[Testo fornito]
Il coronavirus ci ha riportati in una dimensione tanto necessaria quanto spiacevole: quella della responsabilità.
E no, non si tratta di responsabilità nel senso più comune del termine: avere un lavoro e svolgerlo seriamente, avere una famiglia e prendersene cura, frequentare l’università e studiare per gli esami; queste cose sono senza dubbio importanti, ma non è questo il punto.
Ciò a cui tutti siamo chiamati è ad avere responsabilità collettiva, a privarci di qualcosa per un bene più alto, ossia la salute del nostro prossimo e – di conseguenza – quella della società tutta. Proprio qui sta il nodo fondamentale: ci viene chiesto di privarci di qualcosa che diamo per scontato – anche comprensibilmente – a tal punto da ritenerlo fondamentale e irrinunciabile, ossia la possibilità di uscire di casa e dedicarci a qualsiasi attività vogliamo, che sia fare aperitivo con gli amici o fare visita ai parenti anziani, andare ad una festa o giocare a calcetto.
È precisamente in momenti come questo che si misurano la fiducia nelle istituzioni, l’unità e i valori di un intero popolo (parola che va di moda), aldilà delle tante parole vuote di cui è fatta la quotidianità del nostro vivere comune. Come occidentali rappresentiamo una società che – pur nelle sue mille contraddizioni – ha un merito enorme, vale a dire quello di essere basata, almeno in linea teorica, sul rispetto dell’altro, sul rispetto dei diritti individuali e collettivi, sul rispetto di un’idea di libertà che è illimitata nella sua forza ma al contempo limitata entro i confini della consapevolezza che la libertà di ognuno finisce dove inizia quella dell’altro.

[Attività 1] Riscrivi il tratto del testo sulla responsabilità collettiva che va da «Ciò a cui tutti» fino a «giocare a calcetto.», mettendo «tennis» al posto di «calcetto».
[Attività 2] Secondo il testo sulla responsabilità collettiva, dove finisce la libertà di ognuno?
[Attività 3] Scrivi il seguito del testo sulla responsabilità collettiva, partendo dopo la sua ultima frase.

[Dati in ingresso]
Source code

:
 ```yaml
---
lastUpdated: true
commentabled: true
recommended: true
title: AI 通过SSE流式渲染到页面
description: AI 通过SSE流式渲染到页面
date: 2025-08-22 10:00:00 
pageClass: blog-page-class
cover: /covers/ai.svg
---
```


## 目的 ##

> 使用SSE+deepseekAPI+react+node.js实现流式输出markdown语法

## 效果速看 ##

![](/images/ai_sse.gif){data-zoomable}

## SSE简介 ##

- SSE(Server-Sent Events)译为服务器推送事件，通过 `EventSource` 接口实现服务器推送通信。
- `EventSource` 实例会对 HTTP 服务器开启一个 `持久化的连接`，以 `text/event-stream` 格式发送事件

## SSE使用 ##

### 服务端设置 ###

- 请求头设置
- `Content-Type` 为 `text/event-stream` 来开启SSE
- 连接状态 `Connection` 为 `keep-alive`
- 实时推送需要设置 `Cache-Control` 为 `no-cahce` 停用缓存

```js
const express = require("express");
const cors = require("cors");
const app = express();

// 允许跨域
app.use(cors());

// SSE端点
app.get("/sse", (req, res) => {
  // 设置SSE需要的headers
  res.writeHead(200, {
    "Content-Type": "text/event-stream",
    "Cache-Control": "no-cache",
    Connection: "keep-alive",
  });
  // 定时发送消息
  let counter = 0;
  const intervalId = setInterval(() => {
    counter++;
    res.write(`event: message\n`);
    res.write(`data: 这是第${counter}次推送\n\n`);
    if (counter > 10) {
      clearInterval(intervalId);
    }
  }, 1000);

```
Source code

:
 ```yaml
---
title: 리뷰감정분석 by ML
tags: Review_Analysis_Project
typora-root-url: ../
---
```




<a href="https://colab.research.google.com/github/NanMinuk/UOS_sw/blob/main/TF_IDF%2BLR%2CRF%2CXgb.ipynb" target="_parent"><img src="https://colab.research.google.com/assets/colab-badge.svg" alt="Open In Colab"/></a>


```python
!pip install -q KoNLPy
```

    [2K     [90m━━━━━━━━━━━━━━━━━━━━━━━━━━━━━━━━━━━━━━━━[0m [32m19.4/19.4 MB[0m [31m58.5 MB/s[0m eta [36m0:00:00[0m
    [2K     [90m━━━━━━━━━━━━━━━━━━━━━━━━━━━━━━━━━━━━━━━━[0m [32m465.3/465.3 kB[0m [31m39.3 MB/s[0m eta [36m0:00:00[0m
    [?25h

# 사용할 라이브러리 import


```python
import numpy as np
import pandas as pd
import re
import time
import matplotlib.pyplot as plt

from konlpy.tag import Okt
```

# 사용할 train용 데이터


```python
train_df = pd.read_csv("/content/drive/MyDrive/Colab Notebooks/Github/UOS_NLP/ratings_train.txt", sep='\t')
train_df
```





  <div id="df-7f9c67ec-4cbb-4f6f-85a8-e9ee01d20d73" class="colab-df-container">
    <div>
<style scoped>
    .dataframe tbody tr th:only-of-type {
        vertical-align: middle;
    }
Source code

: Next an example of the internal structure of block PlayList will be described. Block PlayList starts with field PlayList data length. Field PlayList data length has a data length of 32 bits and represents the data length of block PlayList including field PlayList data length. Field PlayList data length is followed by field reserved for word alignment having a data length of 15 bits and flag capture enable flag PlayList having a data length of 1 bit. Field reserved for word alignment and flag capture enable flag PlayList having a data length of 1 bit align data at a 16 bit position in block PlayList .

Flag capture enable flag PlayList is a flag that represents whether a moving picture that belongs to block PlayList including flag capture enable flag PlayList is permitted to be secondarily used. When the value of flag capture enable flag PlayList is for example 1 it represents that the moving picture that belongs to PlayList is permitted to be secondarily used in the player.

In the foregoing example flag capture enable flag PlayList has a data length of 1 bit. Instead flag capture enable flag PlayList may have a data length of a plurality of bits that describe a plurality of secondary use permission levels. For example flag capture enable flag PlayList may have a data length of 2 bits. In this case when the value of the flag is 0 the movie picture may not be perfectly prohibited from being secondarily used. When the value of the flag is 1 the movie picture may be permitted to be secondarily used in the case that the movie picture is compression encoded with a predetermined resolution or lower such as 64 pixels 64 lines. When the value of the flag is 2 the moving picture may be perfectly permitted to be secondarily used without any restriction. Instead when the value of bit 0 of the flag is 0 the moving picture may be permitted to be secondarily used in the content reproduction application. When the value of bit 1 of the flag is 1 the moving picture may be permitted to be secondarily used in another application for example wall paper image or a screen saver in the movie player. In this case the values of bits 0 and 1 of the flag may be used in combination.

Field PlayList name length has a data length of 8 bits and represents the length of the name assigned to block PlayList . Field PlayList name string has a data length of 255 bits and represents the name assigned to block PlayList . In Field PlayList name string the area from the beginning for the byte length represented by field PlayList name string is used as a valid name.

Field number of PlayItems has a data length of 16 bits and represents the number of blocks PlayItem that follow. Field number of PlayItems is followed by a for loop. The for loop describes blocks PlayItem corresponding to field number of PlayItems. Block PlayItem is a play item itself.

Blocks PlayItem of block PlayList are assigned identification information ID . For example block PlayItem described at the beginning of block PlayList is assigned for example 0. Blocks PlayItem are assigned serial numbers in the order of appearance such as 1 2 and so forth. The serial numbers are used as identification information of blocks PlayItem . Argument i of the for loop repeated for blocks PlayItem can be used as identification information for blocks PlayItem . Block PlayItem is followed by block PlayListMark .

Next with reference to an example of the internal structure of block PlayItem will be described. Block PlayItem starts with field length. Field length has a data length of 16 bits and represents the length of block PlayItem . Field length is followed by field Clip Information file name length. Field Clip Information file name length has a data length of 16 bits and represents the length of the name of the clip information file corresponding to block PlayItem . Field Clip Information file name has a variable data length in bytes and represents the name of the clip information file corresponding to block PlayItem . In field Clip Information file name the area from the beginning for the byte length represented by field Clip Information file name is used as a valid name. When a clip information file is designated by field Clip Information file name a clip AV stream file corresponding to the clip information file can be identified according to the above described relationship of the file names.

[Risultato 1]
Ciò a cui tutti siamo chiamati è ad avere responsabilità collettiva, a privarci di qualcosa per un bene più alto, ossia la salute del nostro prossimo e – di conseguenza – quella della società tutta. Proprio qui sta il nodo fondamentale: ci viene chiesto di privarci di qualcosa che diamo per scontato – anche comprensibilmente – a tal punto da ritenerlo fondamentale e irrinunciabile, ossia la possibilità di uscire di casa e dedicarci a qualsiasi attività vogliamo, che sia fare aperitivo con gli amici o fare visita ai parenti anziani, andare ad una festa o giocare a tennis.

[Risultato 2] Dove inizia quella dell'altro.

[Risultato 3]
Pienamente immersi come siamo nell’età dell’individualismo sfrenato e della retorica del capro espiatorio (in cui si tende a identificare “l’altro” come ostile per questo o quell’altro motivo), il COVID-19 viene a ricordarci che ci sono situazioni in cui tutto quel vuoto che riempie le nostre vite cessa di avere la benché minima importanza: si salvano i valori della solidarietà e del senso civico, essenziali in un momento in cui è più chiaro che mai che, con un pizzico di sfortuna, potremmo diventare noi “l’altro” del quale fino al giorno prima ci importava poco.
Lasciamoci – dunque – con una promessa: che faremo del nostro meglio perché da questo brutto momento per il nostro Paese possa perlomeno uscire una dimostrazione di forza, unione e civiltà, affinché non siamo popolo solo quando c’è da prendere di mira qualcuno, ma tanto di più quando c’è qualcuno da tutelare.